Visit open houses in the area to see how your home stacks up.

Price to appraise

The buyer’s appraisal price considers the prices of recently sold homes. Your sales price will be subject to an appraisal, unless your buyer agrees to pay cash or waives an appraisal contingency.

Don't pay for an appraisal

Though the buyer's appraisal will be important when it comes time to close, you don't need to obtain a separate appraisal prior to pricing your home.

Square footage

Every home listing states the square footage, but not all square footage is created equal. Two homes could have exactly the same square footage, but one could be an open floor plan while the other has separated rooms.

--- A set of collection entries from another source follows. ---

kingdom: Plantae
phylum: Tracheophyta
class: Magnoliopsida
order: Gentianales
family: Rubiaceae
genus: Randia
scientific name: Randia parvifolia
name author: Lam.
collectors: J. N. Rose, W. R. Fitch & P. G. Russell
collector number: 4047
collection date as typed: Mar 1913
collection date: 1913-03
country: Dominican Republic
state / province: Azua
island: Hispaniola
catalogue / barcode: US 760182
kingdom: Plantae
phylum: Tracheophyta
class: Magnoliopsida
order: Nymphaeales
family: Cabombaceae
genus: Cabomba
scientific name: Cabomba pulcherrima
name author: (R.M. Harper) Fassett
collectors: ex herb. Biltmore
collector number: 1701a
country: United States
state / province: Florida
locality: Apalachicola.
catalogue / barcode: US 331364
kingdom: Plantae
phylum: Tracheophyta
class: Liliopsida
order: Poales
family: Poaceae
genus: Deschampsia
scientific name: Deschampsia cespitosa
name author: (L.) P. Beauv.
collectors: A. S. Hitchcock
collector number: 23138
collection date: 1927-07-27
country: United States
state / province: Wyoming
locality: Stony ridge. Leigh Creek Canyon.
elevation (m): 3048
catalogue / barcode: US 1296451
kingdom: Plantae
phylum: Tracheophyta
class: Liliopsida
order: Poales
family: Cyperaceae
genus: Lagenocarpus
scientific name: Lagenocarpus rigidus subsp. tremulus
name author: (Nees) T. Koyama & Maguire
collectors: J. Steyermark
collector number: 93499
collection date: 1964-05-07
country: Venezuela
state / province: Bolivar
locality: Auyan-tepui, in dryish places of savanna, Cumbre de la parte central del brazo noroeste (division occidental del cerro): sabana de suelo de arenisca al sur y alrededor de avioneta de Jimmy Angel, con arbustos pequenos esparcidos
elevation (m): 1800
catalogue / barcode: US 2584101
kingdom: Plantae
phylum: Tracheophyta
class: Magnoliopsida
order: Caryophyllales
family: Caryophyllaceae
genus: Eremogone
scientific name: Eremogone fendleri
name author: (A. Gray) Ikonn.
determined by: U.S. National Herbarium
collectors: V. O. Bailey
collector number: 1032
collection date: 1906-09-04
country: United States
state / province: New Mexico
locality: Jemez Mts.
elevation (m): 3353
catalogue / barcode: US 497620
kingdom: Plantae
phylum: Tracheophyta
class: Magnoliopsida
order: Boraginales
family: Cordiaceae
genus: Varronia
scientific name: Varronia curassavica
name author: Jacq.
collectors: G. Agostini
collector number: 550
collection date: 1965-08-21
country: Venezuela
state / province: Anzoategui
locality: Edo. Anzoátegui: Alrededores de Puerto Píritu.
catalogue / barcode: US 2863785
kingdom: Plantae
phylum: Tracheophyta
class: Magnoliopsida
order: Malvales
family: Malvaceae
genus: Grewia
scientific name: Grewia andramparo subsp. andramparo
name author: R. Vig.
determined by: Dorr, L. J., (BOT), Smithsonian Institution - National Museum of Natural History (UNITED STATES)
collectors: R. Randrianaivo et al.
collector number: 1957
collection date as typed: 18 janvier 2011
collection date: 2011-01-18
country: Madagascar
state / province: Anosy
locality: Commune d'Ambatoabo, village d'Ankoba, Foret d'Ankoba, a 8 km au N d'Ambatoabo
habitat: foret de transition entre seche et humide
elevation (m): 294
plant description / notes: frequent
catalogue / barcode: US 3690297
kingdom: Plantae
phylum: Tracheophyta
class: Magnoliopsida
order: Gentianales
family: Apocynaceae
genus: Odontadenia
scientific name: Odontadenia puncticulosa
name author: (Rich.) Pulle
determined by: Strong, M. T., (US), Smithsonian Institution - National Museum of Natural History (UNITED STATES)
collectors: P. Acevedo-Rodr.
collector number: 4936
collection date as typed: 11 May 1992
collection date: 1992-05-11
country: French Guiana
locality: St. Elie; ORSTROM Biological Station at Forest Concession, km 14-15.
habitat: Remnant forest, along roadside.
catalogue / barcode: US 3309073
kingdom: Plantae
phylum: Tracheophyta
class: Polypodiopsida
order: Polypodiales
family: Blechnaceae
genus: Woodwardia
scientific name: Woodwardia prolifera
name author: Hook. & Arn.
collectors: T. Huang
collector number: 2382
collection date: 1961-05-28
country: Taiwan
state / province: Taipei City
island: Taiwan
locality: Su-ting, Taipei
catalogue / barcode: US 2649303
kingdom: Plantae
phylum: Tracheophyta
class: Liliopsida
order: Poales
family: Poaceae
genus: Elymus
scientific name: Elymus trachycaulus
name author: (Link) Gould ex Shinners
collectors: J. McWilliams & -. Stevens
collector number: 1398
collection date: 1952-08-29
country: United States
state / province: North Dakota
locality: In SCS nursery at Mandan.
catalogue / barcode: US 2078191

Beware of the high asking price

An agent may propose a high asking price to flatter you in order to win the listing, but will then push hard for a price reduction almost immediately. This is known in the business as "buying the listing." Make sure to avoid the trap by talking to several agents. If one comes in way higher than the others, they could be buying your listing.

Irrelevant factors

When it comes to pricing, there are a number of things that many homeowners think are contributing factors, but aren’t:

  • Price you paid for your house

  • Amount you want to net from the deal

  • Price the house would have sold for a few years ago

  • Amount you've spent on repairs, maintenance and improvements

Don't overprice your home

You may be inclined to list at more than what your home is worth in order to hit the price point you really want to get when the buyer makes an offer. This is dangerous because if you don’t get an offer, you may have to reduce the price, which can be an indication to buyers that it's probably more over-priced than the amount you just reduced.

Don't underprice it, either

Some homeowners deliberately underprice their home to attract more buyers and start a bidding war. This is just as risky as overpricing the home. If the bidding war you hoped for doesn’t materialize, you may only receive one offer at exactly your artificially lowered asking price.